Winter arrived yesterday with a pounding storm; Diane’s location lost power around 2:30pm, so she left work early and is now on the system trying to finish up what she was doing when everything around her went black.

Today marks the beginning of winter vacation for both of us (Jeffrey has school today, but then he’s off, too). Today, we plan to go visit the San Jose Museum of Art and write our Season’s Greetings cards (the Hanukkah cards were mailed long ago, mostly before Hanukkah). And after that…who knows?

“Look at a day when you are supremely satisfied at the end. It’s not a day when you lounge around doing nothing; it’s when you’ve had everything to do, and you’ve done it.” – Margaret Thatcher [from Kevan Shafizadeh’s Favorite Quotations via Synergy]

I plan to spend less time than usual on the computer over the next couple of weeks, and that probably means fewer updates here. So let me wish you a Happy New Year now, and of course, Shabbat Shalom!

Museum Report

The San Jose Museum of Art was interesting — they had four special exhibits, but almost nothing from their permanent collection was on display. Downstairs, they had Catherine Wagner: Cross Sections, which featured scientific images (such as MRIs and scanning electron microscopes) treated as art; some of the images were striking. Upstairs, there were two exhibits; the bigger one was How-To: The Art of Deborah Oropallo, which mostly left me cold (the images were very mechanical-feeling). They also had First Impressions: The Paulson Press, celebrating a Bay Area printmaking atelier; I learned a lot about printmaking from this exhibit, and I found that some of the images here did make me think that I’d like to live with them for a while. But my favorite was down in the basement — Snap! Photography from SJMA’s Teen Arts Program. The teenagers who took these photos clearly were enjoying themselves and wanted to communicate what they felt, and I appreciated that.

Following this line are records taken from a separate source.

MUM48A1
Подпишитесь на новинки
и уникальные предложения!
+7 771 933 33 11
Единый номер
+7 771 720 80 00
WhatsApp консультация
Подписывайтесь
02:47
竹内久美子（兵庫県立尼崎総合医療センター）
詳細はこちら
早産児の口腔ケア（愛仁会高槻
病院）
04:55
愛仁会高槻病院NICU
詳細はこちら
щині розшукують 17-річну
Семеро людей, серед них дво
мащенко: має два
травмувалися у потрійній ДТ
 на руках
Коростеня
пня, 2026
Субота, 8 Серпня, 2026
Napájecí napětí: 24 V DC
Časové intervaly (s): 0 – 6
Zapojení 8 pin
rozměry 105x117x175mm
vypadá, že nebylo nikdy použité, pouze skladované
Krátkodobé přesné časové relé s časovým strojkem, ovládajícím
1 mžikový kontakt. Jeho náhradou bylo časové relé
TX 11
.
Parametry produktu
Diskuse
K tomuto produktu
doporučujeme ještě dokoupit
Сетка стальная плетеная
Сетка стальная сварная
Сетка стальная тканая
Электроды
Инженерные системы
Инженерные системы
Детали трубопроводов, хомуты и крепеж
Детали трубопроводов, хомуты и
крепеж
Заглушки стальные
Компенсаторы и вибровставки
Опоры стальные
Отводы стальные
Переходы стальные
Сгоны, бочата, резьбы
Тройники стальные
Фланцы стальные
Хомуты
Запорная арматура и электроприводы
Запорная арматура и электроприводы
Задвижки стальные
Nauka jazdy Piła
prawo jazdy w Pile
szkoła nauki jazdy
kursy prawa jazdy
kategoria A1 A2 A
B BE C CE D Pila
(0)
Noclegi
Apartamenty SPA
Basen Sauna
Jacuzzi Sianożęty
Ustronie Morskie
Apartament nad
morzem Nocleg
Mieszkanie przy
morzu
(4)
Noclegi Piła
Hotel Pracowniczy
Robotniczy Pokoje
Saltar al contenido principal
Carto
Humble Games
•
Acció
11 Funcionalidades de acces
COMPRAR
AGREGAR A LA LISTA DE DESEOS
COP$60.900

Naturally, we also visited the Museum Store and the Museum Cafe; the Cafe was almost worth the trip by itself (and I’d seriously consider eating there any time I’m in downtown San Jose).

Gigo

With the end of the year looming, we’re into the last-minute rush to get charitable contributions into the books for 2001. I use Quicken to keep track of the household finances, and one of the things I always do is compare last year’s giving to this year’s to make sure we didn’t inadvertently miss a cause we want to support. But it’s difficult to get a decent report out of Quicken — there’s more detail than is useful and it’s hard to see the big picture.

So I decided I could do better, and came up with a Rube Goldberg scheme to build a useful summary. It’s actually fairly simple — I start in Quicken and create its built-in “charitable contribution” report, covering the last couple of years. Then I copy it to the Windows clipboard and paste it into Excel, where I immediately save it as a tab-delimited file (there’s no way to do that directly from Quicken). Then I use a little Rexx program I wrote to sum up all of the entries by payee and by year, creating an HTML file, which I then load into my browser and print. What could be simpler or more straightforward?

When I did this, I discovered that I didn’t show any contributions to the Tech Museum for the past two years — this amazed me, since we’ve been members the whole time. So I looked more closely, and discovered that I’d been accidentally mis-categorizing my payments to the Tech — I’d bought something there and recorded it as a miscellaneous purchase, and then all of my subsequent payments to the Tech had automatically been categorized that way, too.

It’s hard to see something that isn’t there.